§ QUOTED PASSAGE
════════════════

In keeping up with the trend that’s been dominating rap recently, Dave East and Styles P released their first collaborative album Beloved on Friday (Oct. 5). For the album, Styles and East promised to deliver a combination of pure, uncut New York City hip-hop that any fan of the genre can enjoy. Given their history, fans are expecting the gritty street rhymes and vivid storytelling that have long captivated listeners.
Beloved features production by Scram Jones, Chase N. Cashe, and Styles P’s son Noah Styles with appearances by Dyce Pane, Jazzy, and Styles’ Lox brethren Jadakiss and Sheek. For the Yonkers native, Beloved is business as usual as he released joint projects with Curren$y (#The1st28), Berner (Vibes), and Talib Kweli (The Seven) in the past. East, who had only done song collaborations, feels right at home pairing up with one of his favorite rappers as he tells Billboard, “It was the most fun I ever had making a project. It was dope getting to work with Styles and be able to build a relationship outside the music.”

════════════════

§ WORK REQUEST A
Update the Beloved album article between "In keeping up" and "long captivated listeners.", inclusive, so that "Thursday" appears in place of "Friday".
§ WORK REQUEST B
Who produced Beloved, according to the article on the album?

════════════════

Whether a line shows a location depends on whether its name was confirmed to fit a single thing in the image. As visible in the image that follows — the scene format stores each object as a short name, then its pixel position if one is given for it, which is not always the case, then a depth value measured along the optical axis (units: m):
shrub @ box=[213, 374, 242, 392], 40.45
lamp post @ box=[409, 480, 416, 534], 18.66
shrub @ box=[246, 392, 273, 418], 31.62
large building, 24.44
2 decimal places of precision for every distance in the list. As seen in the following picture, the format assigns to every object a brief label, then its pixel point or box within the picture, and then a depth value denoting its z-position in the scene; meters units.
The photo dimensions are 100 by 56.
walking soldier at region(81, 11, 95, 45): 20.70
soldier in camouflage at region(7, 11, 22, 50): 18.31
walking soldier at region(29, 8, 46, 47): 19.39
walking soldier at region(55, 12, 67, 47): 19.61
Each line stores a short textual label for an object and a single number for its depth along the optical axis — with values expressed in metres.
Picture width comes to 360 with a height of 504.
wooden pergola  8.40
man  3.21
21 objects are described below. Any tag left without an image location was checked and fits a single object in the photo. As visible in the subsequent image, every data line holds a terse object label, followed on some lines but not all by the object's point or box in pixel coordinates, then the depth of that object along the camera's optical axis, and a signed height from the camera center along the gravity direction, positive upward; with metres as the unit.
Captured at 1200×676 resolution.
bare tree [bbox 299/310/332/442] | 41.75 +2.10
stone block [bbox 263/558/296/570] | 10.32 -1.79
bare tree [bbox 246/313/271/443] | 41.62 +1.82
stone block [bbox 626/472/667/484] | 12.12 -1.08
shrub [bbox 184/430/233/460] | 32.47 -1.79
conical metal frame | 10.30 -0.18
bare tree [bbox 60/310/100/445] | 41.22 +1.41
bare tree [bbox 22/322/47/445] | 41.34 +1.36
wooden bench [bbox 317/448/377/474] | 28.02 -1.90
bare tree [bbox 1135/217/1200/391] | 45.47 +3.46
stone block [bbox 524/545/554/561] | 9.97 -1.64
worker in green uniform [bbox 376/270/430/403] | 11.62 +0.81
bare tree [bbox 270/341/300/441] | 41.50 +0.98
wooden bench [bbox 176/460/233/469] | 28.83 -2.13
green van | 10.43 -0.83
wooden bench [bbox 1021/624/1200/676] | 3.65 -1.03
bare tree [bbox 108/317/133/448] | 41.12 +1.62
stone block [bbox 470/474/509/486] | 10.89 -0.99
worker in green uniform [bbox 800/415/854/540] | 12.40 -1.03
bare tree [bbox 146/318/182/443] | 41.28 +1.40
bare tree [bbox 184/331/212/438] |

════════════════

§ EXERCISE SOLUTION A
In keeping up with the trend that’s been dominating rap recently, Dave East and Styles P released their first collaborative album Beloved on Thursday (Oct. 5). For the album, Styles and East promised to deliver a combination of pure, uncut New York City hip-hop that any fan of the genre can enjoy. Given their history, fans are expecting the gritty street rhymes and vivid storytelling that have long captivated listeners.

§ EXERCISE SOLUTION B
Scram Jones, Chase N. Cashe, and Styles P's son Noah Styles.